• FRAGMENTO PARA LEER
Los Mitchell van contra las Machines

Los Mitchell van contra las Machines

Si queres ver una peli animada diferente, para pasar por todos los estados emotivos y terminar un poquito emocionado, La familia Mitchell vs. Las Máquinas es una excelente opción.

Por Jorge Ayetz

Más que elogiada por la crítica y catalogada así nomás como uno de los estrenos “más puramente disfrutables de Netflix en mucho tiempo”. Todo eso es esta peli: emoción, adrenalina, complicidad y destellos cómicos. La animación es espectacular y propone algo a lo que no estamos acostumbrados. Es cursi sin serlo e interpretado por un adulto con problemas de concentración, que la miró en dos partes, es una joyita. No me juzguen. 

La ambigüedad en esta película es algo recurrente y plantea cosas muy actuales, que muchas veces nos tocan la espalda pero preferimos mirar para otro lado. La tecnología como solución y problema en sí misma, la familia como unión y conflicto, la hermandad como una amistad eterna y a la vez como desacuerdo y consenso, figuras familiares que median los conflictos mientras otras confrontan, nostalgia e inocencia. 

Todo esto abordado por un hilo conductor hermoso, que parte desde que Katie, la hija mayor de la familia, muy talentosa en YouTube, se tiene que ir a estudiar para cumplir su sueño, hasta que en el viaje a la escuela se re pudre todo y hay un temita con muchos robots. Por suerte esta familia al parecer disfuncional, tiene con qué arreglárselas. Más allá de lo épico que resulta quedar como los últimos cuatro humanos libres en todo el mundo, se aborda el conflicto de un monopolio tecnológico y la avaricia de su creador ahora manejado por sus propios inventos.

Párrafo aparte para Aaron, el fan de los dinosaurios que nos llena de momentos abrazables; la mamá de todo esto, Linda, que es una guerrera estilo samurái que defiende lo suyo y Rick, que nos enseña que tener un destornillador a mano es la mejor opción para todo. 

Puedo tirar más datos de color, como que uno de los mayores héroes es un perrito divino llamando Monchi, que es el talismán sagrado de esta peli y que se llevó todo mi amor y que morí lentamente en el transcurrir de los minutos de ganas de tocarle la panzita. Pero no se las voy a quemar, si quieren ver algo que está realmente bueno, metele a Nesflix que está ahí, a un solo click de alcance, como casi todo.

• DATOS SIN PROCESAR

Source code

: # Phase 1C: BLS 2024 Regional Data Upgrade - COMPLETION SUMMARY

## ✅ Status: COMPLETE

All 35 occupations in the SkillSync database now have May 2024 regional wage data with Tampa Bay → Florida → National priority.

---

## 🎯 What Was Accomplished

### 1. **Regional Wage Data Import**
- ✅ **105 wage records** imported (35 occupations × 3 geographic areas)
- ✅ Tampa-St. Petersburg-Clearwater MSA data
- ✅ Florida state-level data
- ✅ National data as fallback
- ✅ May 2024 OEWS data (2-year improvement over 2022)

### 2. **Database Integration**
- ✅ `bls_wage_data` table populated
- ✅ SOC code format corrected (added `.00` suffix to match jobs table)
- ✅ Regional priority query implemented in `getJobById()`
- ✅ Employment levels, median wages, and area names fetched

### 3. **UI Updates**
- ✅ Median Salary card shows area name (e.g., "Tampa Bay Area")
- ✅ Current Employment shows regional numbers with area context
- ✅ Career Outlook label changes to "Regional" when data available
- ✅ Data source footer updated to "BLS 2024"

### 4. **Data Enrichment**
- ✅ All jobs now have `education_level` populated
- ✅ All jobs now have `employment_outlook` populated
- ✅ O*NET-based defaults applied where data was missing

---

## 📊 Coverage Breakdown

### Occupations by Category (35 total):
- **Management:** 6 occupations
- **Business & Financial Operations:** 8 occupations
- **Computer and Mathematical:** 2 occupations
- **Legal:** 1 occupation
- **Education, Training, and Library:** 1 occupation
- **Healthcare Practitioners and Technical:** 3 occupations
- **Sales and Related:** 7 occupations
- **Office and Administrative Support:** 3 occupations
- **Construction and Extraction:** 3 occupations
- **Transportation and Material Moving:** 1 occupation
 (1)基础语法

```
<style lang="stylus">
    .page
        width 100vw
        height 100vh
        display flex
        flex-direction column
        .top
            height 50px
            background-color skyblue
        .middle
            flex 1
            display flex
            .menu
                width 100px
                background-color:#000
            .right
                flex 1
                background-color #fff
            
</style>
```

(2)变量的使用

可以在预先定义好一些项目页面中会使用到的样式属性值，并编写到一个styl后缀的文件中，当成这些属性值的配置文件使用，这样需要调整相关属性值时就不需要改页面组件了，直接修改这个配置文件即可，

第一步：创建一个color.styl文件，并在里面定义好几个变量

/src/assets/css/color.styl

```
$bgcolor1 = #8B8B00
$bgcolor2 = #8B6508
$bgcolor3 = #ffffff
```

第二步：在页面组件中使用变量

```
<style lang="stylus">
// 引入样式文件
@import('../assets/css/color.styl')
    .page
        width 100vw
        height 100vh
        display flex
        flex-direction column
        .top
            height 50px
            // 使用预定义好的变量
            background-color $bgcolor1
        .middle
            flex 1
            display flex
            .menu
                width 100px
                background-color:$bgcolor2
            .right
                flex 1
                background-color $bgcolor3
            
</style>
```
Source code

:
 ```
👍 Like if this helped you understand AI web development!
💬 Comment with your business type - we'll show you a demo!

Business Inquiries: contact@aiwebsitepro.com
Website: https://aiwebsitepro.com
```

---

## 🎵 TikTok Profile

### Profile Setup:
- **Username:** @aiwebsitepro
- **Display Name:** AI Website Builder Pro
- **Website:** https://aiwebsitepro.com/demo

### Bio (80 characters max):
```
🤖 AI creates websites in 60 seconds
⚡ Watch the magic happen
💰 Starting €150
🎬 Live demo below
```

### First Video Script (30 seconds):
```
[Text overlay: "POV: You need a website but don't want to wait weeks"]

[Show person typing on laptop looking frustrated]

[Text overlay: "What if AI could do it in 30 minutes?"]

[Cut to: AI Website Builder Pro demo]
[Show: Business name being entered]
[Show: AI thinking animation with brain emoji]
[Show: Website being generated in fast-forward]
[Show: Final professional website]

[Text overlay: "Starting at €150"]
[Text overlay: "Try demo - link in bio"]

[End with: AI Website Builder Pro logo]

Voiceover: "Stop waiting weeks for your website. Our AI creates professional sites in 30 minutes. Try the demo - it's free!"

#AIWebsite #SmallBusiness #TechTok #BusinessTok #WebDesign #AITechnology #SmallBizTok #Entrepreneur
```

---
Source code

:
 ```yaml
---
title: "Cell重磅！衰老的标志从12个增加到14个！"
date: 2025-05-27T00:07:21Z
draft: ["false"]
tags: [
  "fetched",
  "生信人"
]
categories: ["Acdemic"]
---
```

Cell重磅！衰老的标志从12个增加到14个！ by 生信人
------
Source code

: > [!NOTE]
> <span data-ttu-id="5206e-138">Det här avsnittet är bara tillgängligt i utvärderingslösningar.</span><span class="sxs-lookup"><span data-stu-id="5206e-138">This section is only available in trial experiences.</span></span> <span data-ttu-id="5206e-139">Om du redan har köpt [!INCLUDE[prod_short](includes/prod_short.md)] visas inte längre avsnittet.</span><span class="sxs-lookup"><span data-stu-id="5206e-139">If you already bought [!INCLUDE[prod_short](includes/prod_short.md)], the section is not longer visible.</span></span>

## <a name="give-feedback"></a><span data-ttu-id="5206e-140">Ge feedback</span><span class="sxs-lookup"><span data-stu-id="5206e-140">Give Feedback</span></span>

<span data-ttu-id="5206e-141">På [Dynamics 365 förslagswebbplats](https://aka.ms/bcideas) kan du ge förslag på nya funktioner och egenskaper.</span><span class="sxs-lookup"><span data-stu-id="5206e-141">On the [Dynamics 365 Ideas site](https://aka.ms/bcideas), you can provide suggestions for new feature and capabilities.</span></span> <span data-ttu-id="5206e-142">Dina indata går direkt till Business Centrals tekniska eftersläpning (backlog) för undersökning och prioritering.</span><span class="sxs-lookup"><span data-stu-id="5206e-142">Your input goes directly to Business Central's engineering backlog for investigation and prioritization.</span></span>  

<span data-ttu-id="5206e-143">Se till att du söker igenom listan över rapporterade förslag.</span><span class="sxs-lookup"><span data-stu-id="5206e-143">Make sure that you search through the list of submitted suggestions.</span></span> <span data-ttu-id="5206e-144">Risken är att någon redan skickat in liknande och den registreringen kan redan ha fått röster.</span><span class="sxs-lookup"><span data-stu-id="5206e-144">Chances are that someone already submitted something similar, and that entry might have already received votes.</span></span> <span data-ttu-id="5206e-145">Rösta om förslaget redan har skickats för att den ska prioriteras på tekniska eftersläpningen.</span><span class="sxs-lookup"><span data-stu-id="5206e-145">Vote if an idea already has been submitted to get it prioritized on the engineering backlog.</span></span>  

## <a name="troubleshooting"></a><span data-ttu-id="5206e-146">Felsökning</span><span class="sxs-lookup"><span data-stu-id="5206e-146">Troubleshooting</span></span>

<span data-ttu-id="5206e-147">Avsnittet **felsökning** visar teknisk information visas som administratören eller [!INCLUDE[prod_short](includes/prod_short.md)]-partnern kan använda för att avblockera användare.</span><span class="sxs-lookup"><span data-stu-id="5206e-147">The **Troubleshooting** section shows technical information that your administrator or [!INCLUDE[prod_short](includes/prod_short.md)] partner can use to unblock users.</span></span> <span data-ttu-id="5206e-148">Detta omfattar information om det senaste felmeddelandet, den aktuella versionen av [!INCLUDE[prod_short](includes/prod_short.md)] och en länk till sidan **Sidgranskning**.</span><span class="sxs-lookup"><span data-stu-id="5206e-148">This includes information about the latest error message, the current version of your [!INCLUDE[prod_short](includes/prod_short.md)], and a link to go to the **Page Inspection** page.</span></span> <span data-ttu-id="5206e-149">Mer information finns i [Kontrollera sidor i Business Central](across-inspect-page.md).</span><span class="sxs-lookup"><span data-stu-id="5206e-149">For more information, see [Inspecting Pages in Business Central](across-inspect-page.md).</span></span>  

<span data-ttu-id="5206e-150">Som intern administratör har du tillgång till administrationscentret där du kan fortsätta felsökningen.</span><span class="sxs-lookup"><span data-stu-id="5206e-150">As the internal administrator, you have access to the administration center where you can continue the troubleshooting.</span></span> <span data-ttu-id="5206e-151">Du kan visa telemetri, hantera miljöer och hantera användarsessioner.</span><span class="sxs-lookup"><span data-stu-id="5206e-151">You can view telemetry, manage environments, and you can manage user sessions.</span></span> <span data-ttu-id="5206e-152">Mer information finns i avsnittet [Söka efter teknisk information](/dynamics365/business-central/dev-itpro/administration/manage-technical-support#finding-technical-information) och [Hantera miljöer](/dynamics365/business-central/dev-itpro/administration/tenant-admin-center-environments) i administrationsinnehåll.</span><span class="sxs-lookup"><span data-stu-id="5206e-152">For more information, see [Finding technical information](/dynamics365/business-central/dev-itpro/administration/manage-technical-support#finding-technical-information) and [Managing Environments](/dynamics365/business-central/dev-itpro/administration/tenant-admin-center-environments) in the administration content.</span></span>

• APLICA LO LEÍDO
A: Duplica de la reseña el tramo que va desde "Por Jorge Ayetz" hasta "nostalgia e inocencia.".
B: Indica si cada afirmación concuerda con la reseña y responde sí o no, citando textualmente las palabras que lo deciden: (i) Katie es la hija mayor de la familia. (ii) El autor vio la película de una sola vez. (iii) Aaron es fan de los dinosaurios.

• SOLUCIONES POR TAREA
A:
Por Jorge Ayetz

Más que elogiada por la crítica y catalogada así nomás como uno de los estrenos “más puramente disfrutables de Netflix en mucho tiempo”. Todo eso es esta peli: emoción, adrenalina, complicidad y destellos cómicos. La animación es espectacular y propone algo a lo que no estamos acostumbrados. Es cursi sin serlo e interpretado por un adulto con problemas de concentración, que la miró en dos partes, es una joyita. No me juzguen. 

La ambigüedad en esta película es algo recurrente y plantea cosas muy actuales, que muchas veces nos tocan la espalda pero preferimos mirar para otro lado. La tecnología como solución y problema en sí misma, la familia como unión y conflicto, la hermandad como una amistad eterna y a la vez como desacuerdo y consenso, figuras familiares que median los conflictos mientras otras confrontan, nostalgia e inocencia.

B:
(i) Sí: "Katie, la hija mayor de la familia".
(ii) No: "que la miró en dos partes".
(iii) Sí: "Aaron, el fan de los dinosaurios".